Az-Zawiya (الزاويه) is a Palestinian town in the Salfit Governorate of the State of Palestine, in the northern West Bank, located west of Salfit and south of Qalqilya. According to the Palestinian Central Bureau of Statistics, az-Zawiya had a population of 6,033 in 2017. The town's population is made up of primarily three families: Shuqeir (45%), Muqadi (30%) and Raddad (20%), while the remaining 5% consists of Palestinian refugee families such as Shamlawi, Rabi and Yusif.

==Location==
Az Zawiya is 13.5 km (horizontally) west of Salfit. It is bordered by Biddya to the east, Rafat to the south, Kafr Qasem to the west, and 'Azzun 'Atma and Mas-ha to the north.

==History==
Sherds from IA II, Roman and Byzantine eras have been found. Although the site was occupied during the early Ottoman era, no pottery fragments from this specific period were discovered.

===Ottoman era===
Zawiya appeared in the 1596 Ottoman tax registers as being in the Nahiya of Jabal Qubal, part of the Sanjak of Nablus. It had a population of 4 households, all Muslim. The villagers paid a fixed tax-rate of 33.3% on agricultural products, including wheat, barley, fruit trees, goats and beehives, in addition to occasional revenues; a total of 800 akçe,

In the 18th and 19th centuries, al-Zawiya formed part of the highland region known as Jūrat ‘Amra or Bilād Jammā‘īn. Situated between Dayr Ghassāna in the south and the present Route 5 in the north, and between Majdal Yābā in the west and Jammā‘īn, Mardā and Kifl Ḥāris in the east, this area served, according to historian Roy Marom, "as a buffer zone between the political-economic-social units of the Jerusalem and the Nablus regions. On the political level, it suffered from instability due to the migration of the Bedouin tribes and the constant competition among local clans for the right to collect taxes on behalf of the Ottoman authorities."
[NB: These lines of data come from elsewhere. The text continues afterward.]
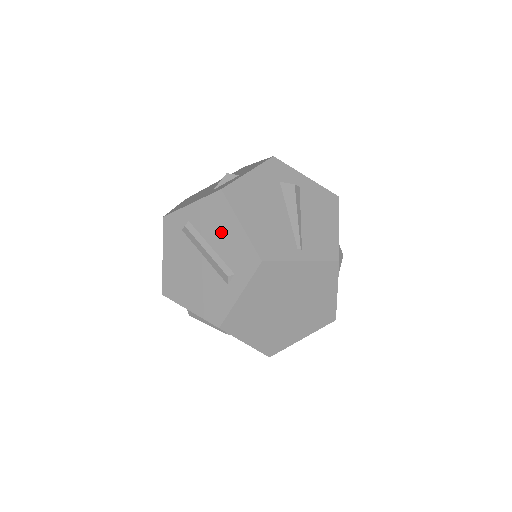
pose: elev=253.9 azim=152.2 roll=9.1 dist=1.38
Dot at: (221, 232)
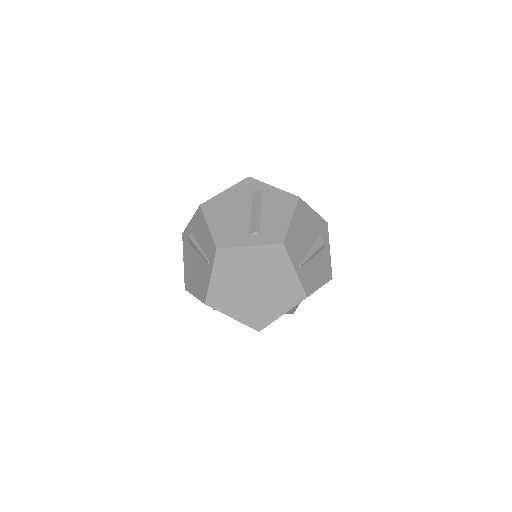
Dot at: (276, 212)
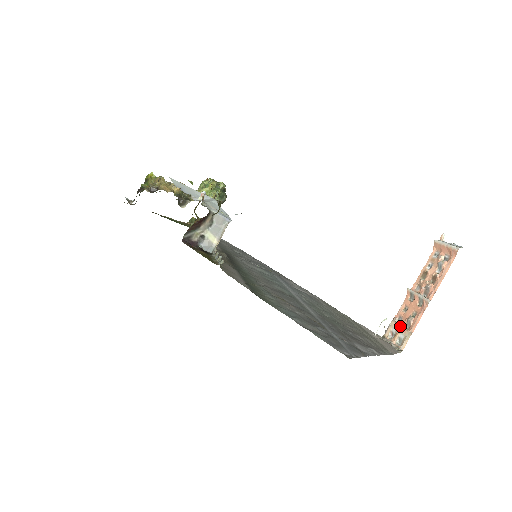
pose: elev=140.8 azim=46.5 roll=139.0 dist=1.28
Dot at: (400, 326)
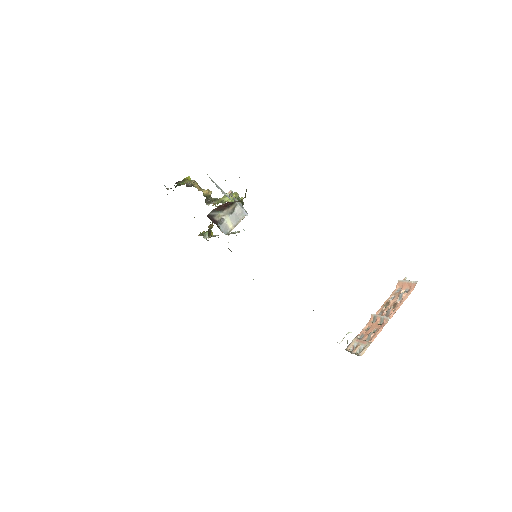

In 1838, Edward Robinson noted it as a village, es-Zawieh, in the Jurat Merda district, south of Nablus.

Victor Guérin visited the village in 1870, and described it as having about 200 inhabitants and a small mosque.

In 1870/1871 (1288 AH), an Ottoman census listed the village in the nahiya (sub-district) of Jamma'in al-Thani, subordinate to Nablus.

In 1882, the PEF's Survey of Western Palestine (SWP) described the village as being of moderate size, "probably an ancient place, having rock-cut tombs to the south."

===British Mandate era===
In the 1922 census of Palestine, conducted by the British Mandate authorities, Zawiya (called: Zawiyeh) had a population of 398, 396 Muslims and 2 Christians, both Orthodox, while in the 1931 census it had 122 occupied houses and a population of 513, all Muslim.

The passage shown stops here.